A nova funcionalidade também permitirá que pais analisem solicitações de contato feitas por números desconhecidos e ajustem as configurações de privacidade da conta infantil.
Segundo a empresa, o gerenciamento será protegido por um PIN exclusivo dos responsáveis no dispositivo administrado. Apenas pais, mães ou responsáveis autorizados terão acesso às configurações para modificar ou personalizar as regras de uso, conforme as preferências de cada família.
A Meta ressaltou que o conteúdo das conversas continuará protegido por criptografia de ponta a ponta. Isso significa que nem os pais nem a própria plataforma poderão acessar as mensagens trocadas na conta.
As contas gerenciadas por responsáveis serão liberadas gradualmente e podem não estar disponíveis imediatamente em todas as regiões. Para criar esse tipo de perfil, o responsável deverá ter pelo menos 18 anos.
O WhatsApp informou ainda que será necessário utilizar a versão mais recente do aplicativo em dispositivos iPhone ou Android. Durante a configuração inicial, o celular do responsável e o do menor precisarão estar próximos para concluir o processo.
Segurança de crianças e adolescentes
A proteção de crianças e adolescentes em ambientes digitais tem sido tema de debate em diversos países. O acesso a redes sociais, aplicativos de mensagens e jogos online levanta preocupações sobre exposição a conteúdos inadequados, assédio e outros riscos.
Algumas nações já adotaram medidas mais rígidas. Na Austrália, por exemplo, uma legislação proibiu o uso de redes sociais por menores de 16 anos. Iniciativas semelhantes também avançaram na França e em Portugal e são discutidas em outras partes da Europa.
No Brasil, uma consulta pública realizada pelo governo federal sugeriu mecanismos mais rigorosos para a verificação da idade de usuários em plataformas digitais.
ECA Digital
O país também avançou na regulamentação do ambiente digital para menores. Uma das medidas recentes foi a proibição do uso de celulares nas escolas públicas e privadas durante o ensino fundamental e médio.

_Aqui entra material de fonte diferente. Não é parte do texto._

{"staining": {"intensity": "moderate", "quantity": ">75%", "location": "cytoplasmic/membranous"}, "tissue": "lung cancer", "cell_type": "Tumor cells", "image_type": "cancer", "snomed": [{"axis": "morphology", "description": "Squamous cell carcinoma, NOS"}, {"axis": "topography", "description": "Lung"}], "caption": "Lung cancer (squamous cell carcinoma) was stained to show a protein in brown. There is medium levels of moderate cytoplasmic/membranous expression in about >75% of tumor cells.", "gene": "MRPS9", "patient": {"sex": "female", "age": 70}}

Além disso, está em fase de implementação a Lei 15.211/2025, conhecida como Estatuto Digital da Criança e do Adolescente. A legislação entra em vigor em 18 de março e estabelece que plataformas digitais adotem medidas para prevenir que menores tenham acesso a conteúdos ilegais ou impróprios.
Entre os riscos listados estão exploração sexual, violência, intimidação, assédio, jogos de azar e práticas publicitárias consideradas predatórias ou enganosas. A lei também prevê regras de supervisão por pais e responsáveis e exige mecanismos mais confiáveis de verificação de idade nas redes sociais, que atualmente dependem principalmente da autodeclaração dos usuários.